[What to work on]
Please give again, word for word, each line that falls between the line with "Have provisions been" and the end of the data, inclusive.

=== Records for the task ===

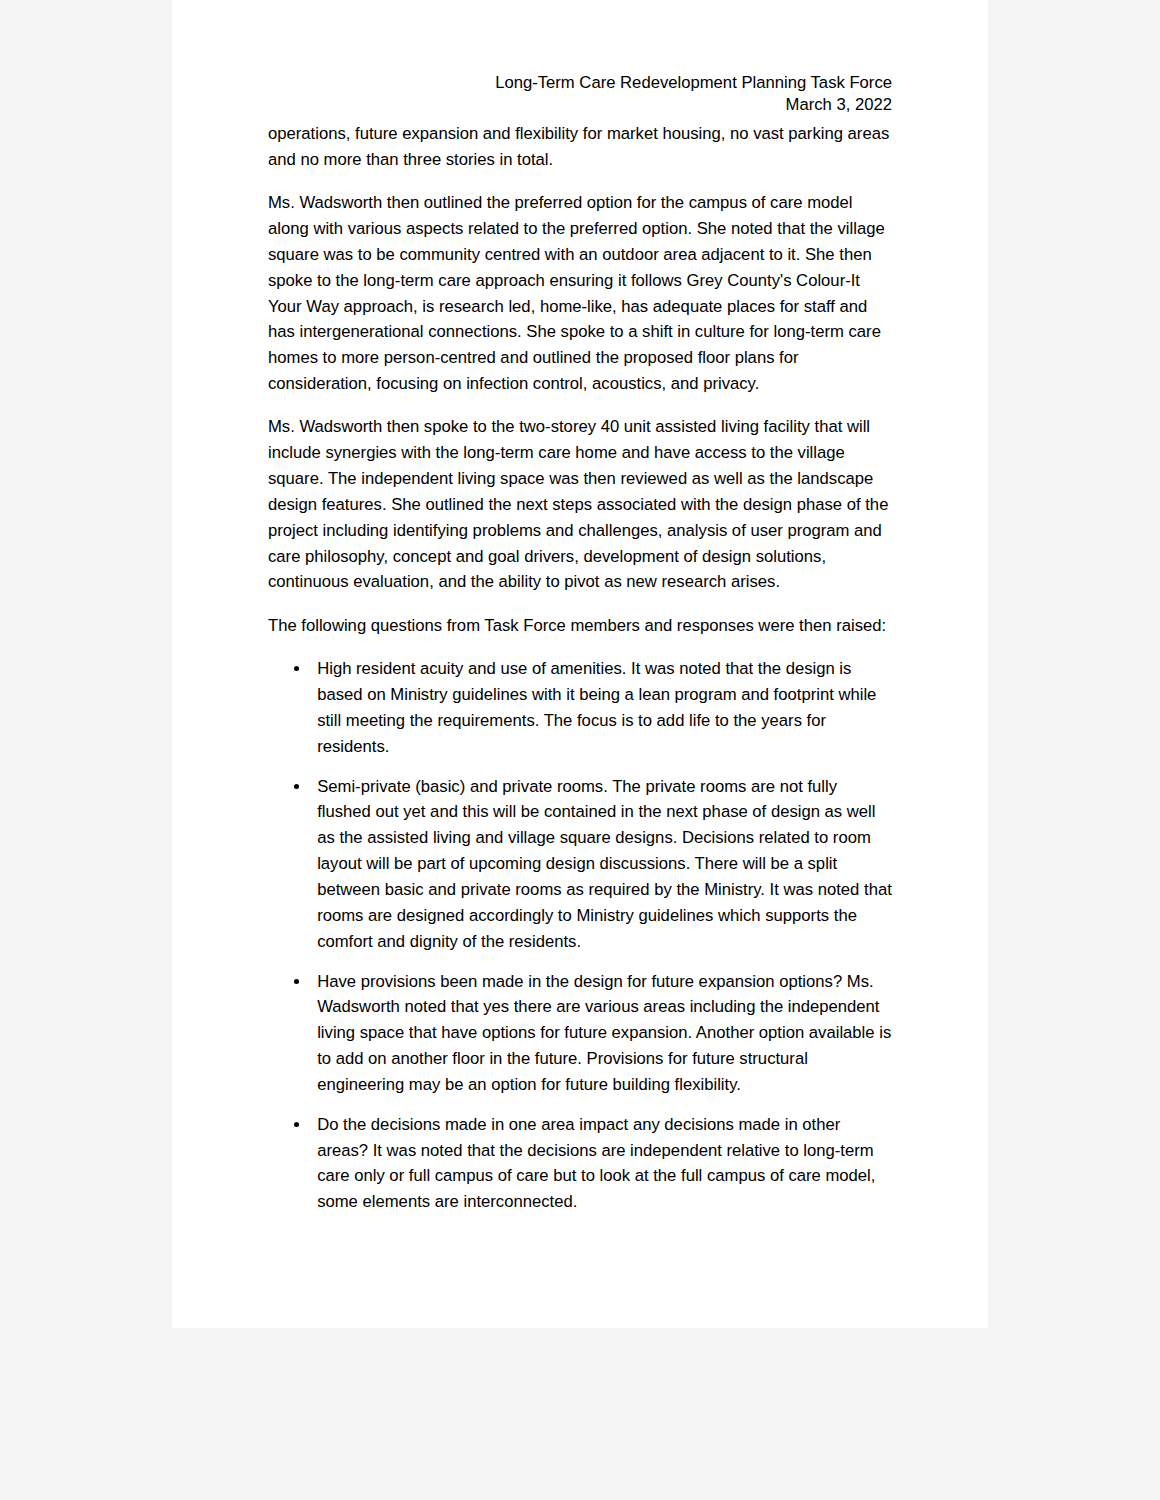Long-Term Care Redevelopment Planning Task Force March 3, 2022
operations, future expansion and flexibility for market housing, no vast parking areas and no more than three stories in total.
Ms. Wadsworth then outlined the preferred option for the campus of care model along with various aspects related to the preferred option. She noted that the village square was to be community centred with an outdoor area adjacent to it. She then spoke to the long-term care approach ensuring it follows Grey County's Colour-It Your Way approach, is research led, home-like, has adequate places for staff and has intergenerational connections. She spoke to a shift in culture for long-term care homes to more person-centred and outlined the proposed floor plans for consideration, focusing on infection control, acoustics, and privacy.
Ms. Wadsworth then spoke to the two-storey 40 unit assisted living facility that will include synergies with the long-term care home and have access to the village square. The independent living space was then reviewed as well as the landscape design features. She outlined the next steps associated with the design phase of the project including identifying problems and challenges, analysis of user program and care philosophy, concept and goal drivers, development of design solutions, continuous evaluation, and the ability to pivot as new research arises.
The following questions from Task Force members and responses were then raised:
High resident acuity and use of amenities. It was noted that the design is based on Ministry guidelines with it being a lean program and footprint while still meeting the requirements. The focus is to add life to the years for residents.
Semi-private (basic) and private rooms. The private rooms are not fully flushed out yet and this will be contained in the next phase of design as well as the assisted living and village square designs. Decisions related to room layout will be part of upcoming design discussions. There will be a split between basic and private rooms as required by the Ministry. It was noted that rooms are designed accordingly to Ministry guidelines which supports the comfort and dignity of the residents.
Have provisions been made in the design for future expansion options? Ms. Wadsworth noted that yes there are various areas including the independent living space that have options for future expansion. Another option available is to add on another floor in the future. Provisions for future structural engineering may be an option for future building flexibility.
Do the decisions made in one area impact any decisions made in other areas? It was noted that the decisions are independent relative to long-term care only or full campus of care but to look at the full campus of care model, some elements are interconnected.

===

[Expected answer]
Have provisions been made in the design for future expansion options? Ms. Wadsworth noted that yes there are various areas including the independent living space that have options for future expansion. Another option available is to add on another floor in the future. Provisions for future structural engineering may be an option for future building flexibility.
Do the decisions made in one area impact any decisions made in other areas? It was noted that the decisions are independent relative to long-term care only or full campus of care but to look at the full campus of care model, some elements are interconnected.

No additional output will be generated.